Assigned task 1 » Which steps does the OpenClinica data extract text give for adding an extract format to your OpenClinica environment?
Assigned task 2 » Copy out the part of the OpenClinica data extract text that begins at the words "Add an extract" and stops after "or CDISC’s Define.xsl.".

Source text »
%%

Overview

OpenClinica’s Extract Data architecture lets you develop data extract formats that meet your precise requirements. It does this by:

  • Specifying available formats, their associated stylesheets, and associated properties (like filename, archival settings, and whether to compress the file) in a properties file (the extract.properties file)
  • Using XSL stylesheet transformations to read native CDISC ODM XML and output the data in a transformed format.
  • Optionally, enabling postprocessing of the transformed data to output to certain non-text file formats and destinations.

Add an extract format to your OpenClinica environmentExtract swimlane model

  • Locate XSL files for the format you want to add. You can find packages on the OpenClinica Extensions site and in Lindsay Steven’s Github repository.
  • Add your files to the xslt directory in your OC environment, normally your_OC_data_directory/xslt
  • Edit your extract.properties and add a new extract form. 
  • Restart OpenClinica and test it out! 

Create a new extract format 

You can add your own transformations to get data into a wide variety of formats using the XSLT language.

  • Familiarize yourself with OpenClinica’s implementation of CDISC ODM.
  • Create your XSL file. While you can start from scratch, you’ll save time if you work off one of the existing OpenClinica extract files, from the Extensions site, github, or CDISC’s Define.xsl.

%%

Given data »
%%

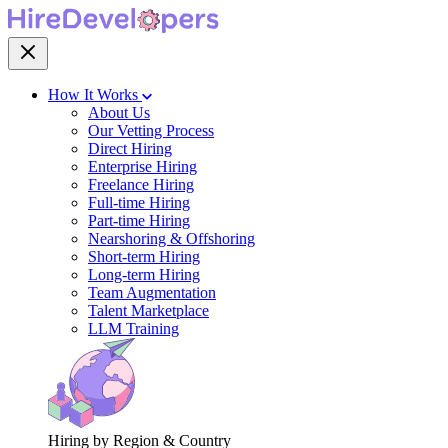
How It Works
About Us
Our Vetting Process
Direct Hiring
Enterprise Hiring
Freelance Hiring
Full-time Hiring
Part-time Hiring
Nearshoring & Offshoring
Short-term Hiring
Long-term Hiring
Team Augmentation
Talent Marketplace
LLM Training
Hiring by Region & Country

%%

Solution 1 »
- Locate XSL files for the format you want to add, for example packages on the OpenClinica Extensions site or in Lindsay Steven's Github repository.
- Add the files to the xslt directory in your OC environment, normally your_OC_data_directory/xslt.
- Edit your extract.properties and add a new extract form.
- Restart OpenClinica and test it out.

Solution 2 »
Add an extract format to your OpenClinica environmentExtract swimlane model

  • Locate XSL files for the format you want to add. You can find packages on the OpenClinica Extensions site and in Lindsay Steven’s Github repository.
  • Add your files to the xslt directory in your OC environment, normally your_OC_data_directory/xslt
  • Edit your extract.properties and add a new extract form. 
  • Restart OpenClinica and test it out! 

Create a new extract format 

You can add your own transformations to get data into a wide variety of formats using the XSLT language.

  • Familiarize yourself with OpenClinica’s implementation of CDISC ODM.
  • Create your XSL file. While you can start from scratch, you’ll save time if you work off one of the existing OpenClinica extract files, from the Extensions site, github, or CDISC’s Define.xsl.